The Chancellor also announced that the threshold will rise in 2010 to £700,000. The changes will spare more than 97 per cent of properties from liability to inheritance tax, he said, and will be increased in line with house price inflation in future.
John Riches of the Society of Trust and Estate Practitioners, said: “Widows or widowers and surviving civil partners will benefit because those who have already lost their partner will now be able to make use of their deceased partner’s potentially otherwise wasted allowance.”
Proposals to encourage lenders to provide longer-term fixed-rate mortgages — of 10 or more years — will be unveiled at the Budget next year — and the Chancellor reiterated the Government commitment to increasing the rate of housebilding to 240,000 new homes a year by 2016.
The Chancellor also said that £4 billion had been set aside to be spent over three years, to help improve poor-quality housing. It signalled its intention to bring more homes up to scratch - and more into use. In part, the plans include those to reduce Vat on work to bring properties into use that have remained empty for two years or more — previously three. Vat on such redevelopment will be charged at 5 per cent, rather than 17.5 per cent.
David Ireland, the chief executive of the Empty Homes Agency, said that he believed that the Housing and Planning Delivery Grant, worth £500m to local authorities over three years, would now be extended to apply to reinhabited homes.
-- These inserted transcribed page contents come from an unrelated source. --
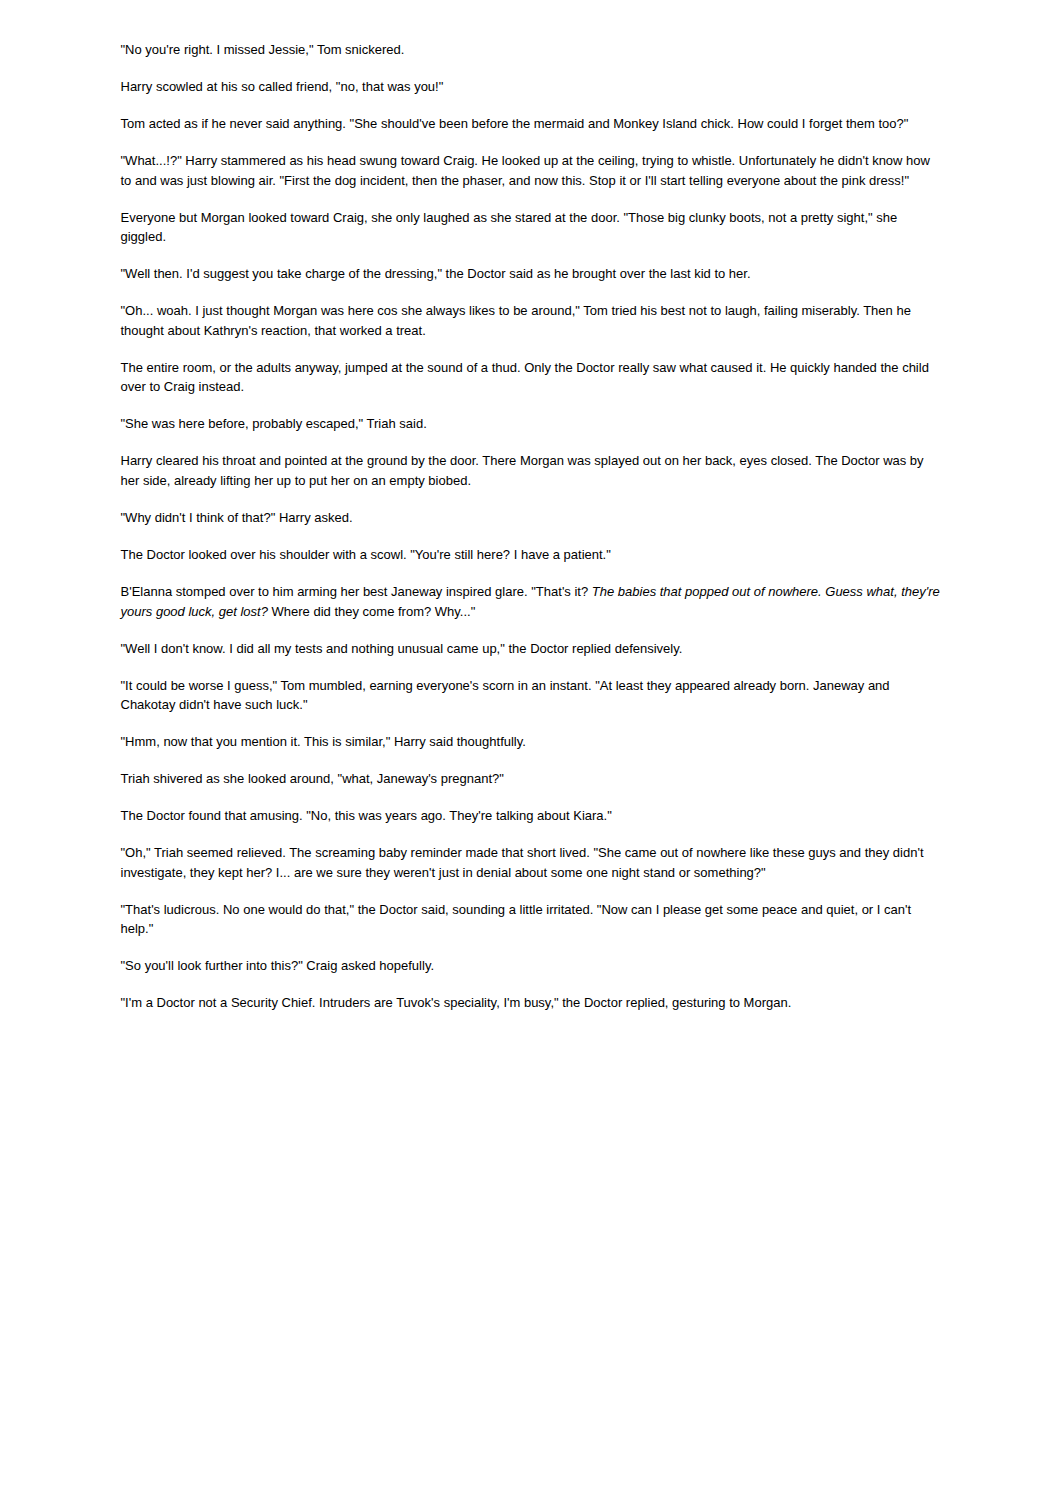"No you're right. I missed Jessie," Tom snickered.
Harry scowled at his so called friend, "no, that was you!"
Tom acted as if he never said anything. "She should've been before the mermaid and Monkey Island chick. How could I forget them too?"
"What...!?" Harry stammered as his head swung toward Craig. He looked up at the ceiling, trying to whistle. Unfortunately he didn't know how to and was just blowing air. "First the dog incident, then the phaser, and now this. Stop it or I'll start telling everyone about the pink dress!"
Everyone but Morgan looked toward Craig, she only laughed as she stared at the door. "Those big clunky boots, not a pretty sight," she giggled.
"Well then. I'd suggest you take charge of the dressing," the Doctor said as he brought over the last kid to her.
"Oh... woah. I just thought Morgan was here cos she always likes to be around," Tom tried his best not to laugh, failing miserably. Then he thought about Kathryn's reaction, that worked a treat.
The entire room, or the adults anyway, jumped at the sound of a thud. Only the Doctor really saw what caused it. He quickly handed the child over to Craig instead.
"She was here before, probably escaped," Triah said.
Harry cleared his throat and pointed at the ground by the door. There Morgan was splayed out on her back, eyes closed. The Doctor was by her side, already lifting her up to put her on an empty biobed.
"Why didn't I think of that?" Harry asked.
The Doctor looked over his shoulder with a scowl. "You're still here? I have a patient."
B'Elanna stomped over to him arming her best Janeway inspired glare. "That's it? The babies that popped out of nowhere. Guess what, they're yours good luck, get lost? Where did they come from? Why..."
"Well I don't know. I did all my tests and nothing unusual came up," the Doctor replied defensively.
"It could be worse I guess," Tom mumbled, earning everyone's scorn in an instant. "At least they appeared already born. Janeway and Chakotay didn't have such luck."
"Hmm, now that you mention it. This is similar," Harry said thoughtfully.
Triah shivered as she looked around, "what, Janeway's pregnant?"
The Doctor found that amusing. "No, this was years ago. They're talking about Kiara."
"Oh," Triah seemed relieved. The screaming baby reminder made that short lived. "She came out of nowhere like these guys and they didn't investigate, they kept her? I... are we sure they weren't just in denial about some one night stand or something?"
"That's ludicrous. No one would do that," the Doctor said, sounding a little irritated. "Now can I please get some peace and quiet, or I can't help."
"So you'll look further into this?" Craig asked hopefully.
"I'm a Doctor not a Security Chief. Intruders are Tuvok's speciality, I'm busy," the Doctor replied, gesturing to Morgan.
Local authorities are under pressure to ensure the Government’s can achieve its stated housebuilding target of 240,000 new homes a year from 2016. Mr Ireland said new rules should allow them to count homes bought back into use among these targets.
About 660,000 homes stand empty at any one time in the UK; of these just under 300,000 have been empty for more than six months. An estimated 150,000 could be bought back into use.
Mr Ireland said: “The biggest reason these homes are empty is state of disrepair and the inability of owners to access the money to reverse this. “In London alone there is an estimated 30,000 homes that could be bought back into use, and 40,000 standing empty above shops. That is potentially 70,000 homes in the capital that would be put to use in a very tight housing market.”
Warren Bright, the chief executive of propertyfinder.com, said “There are over five and a half million occupied homes registered as “non-decent” in the UK. Four fifths of these are privately owned, the rest are social housing.
“It will cost a total of £35 billion to bring them all up to a fit standard. The £4 billion sounds generous but is a drop in the ocean.”
There was no news on stamp duty, with thresholds to remain unchanged. This tax, and the part-introduced home information packs, were two noticeable absences from the Chancellor’s report to Parliament.